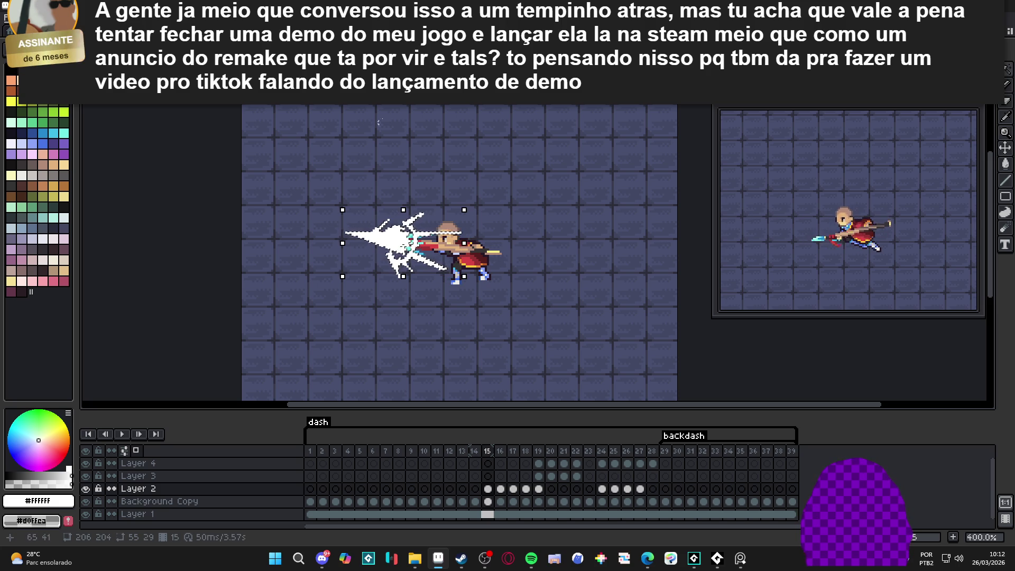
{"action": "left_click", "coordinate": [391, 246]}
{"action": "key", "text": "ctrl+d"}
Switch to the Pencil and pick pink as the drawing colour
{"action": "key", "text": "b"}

---

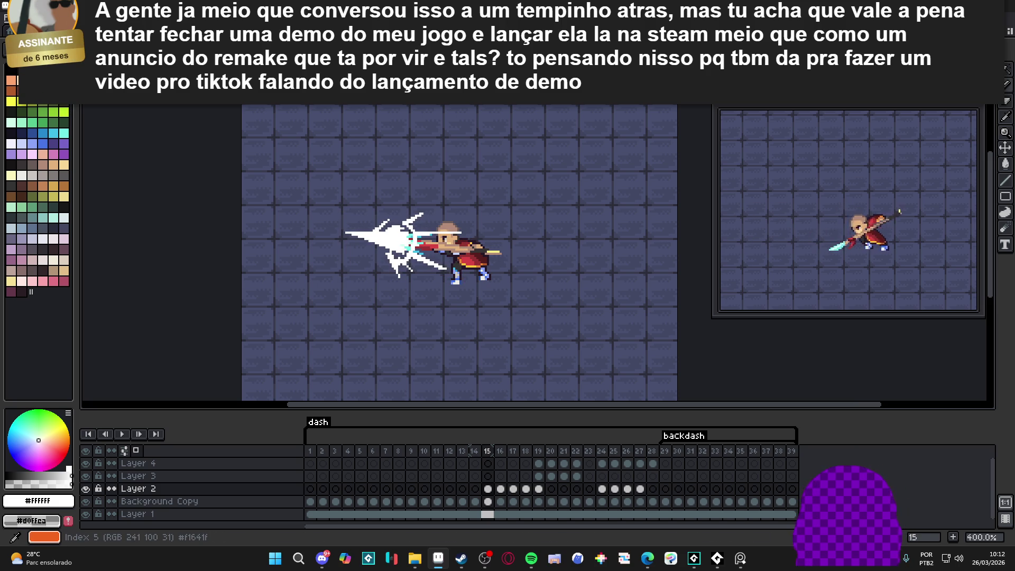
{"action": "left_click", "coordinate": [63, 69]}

» **WHAT TO PRODUCE**: Looking at the data above, count each line that holds the word "text" and report the count alone.

» **COMPLETED TASK**: 2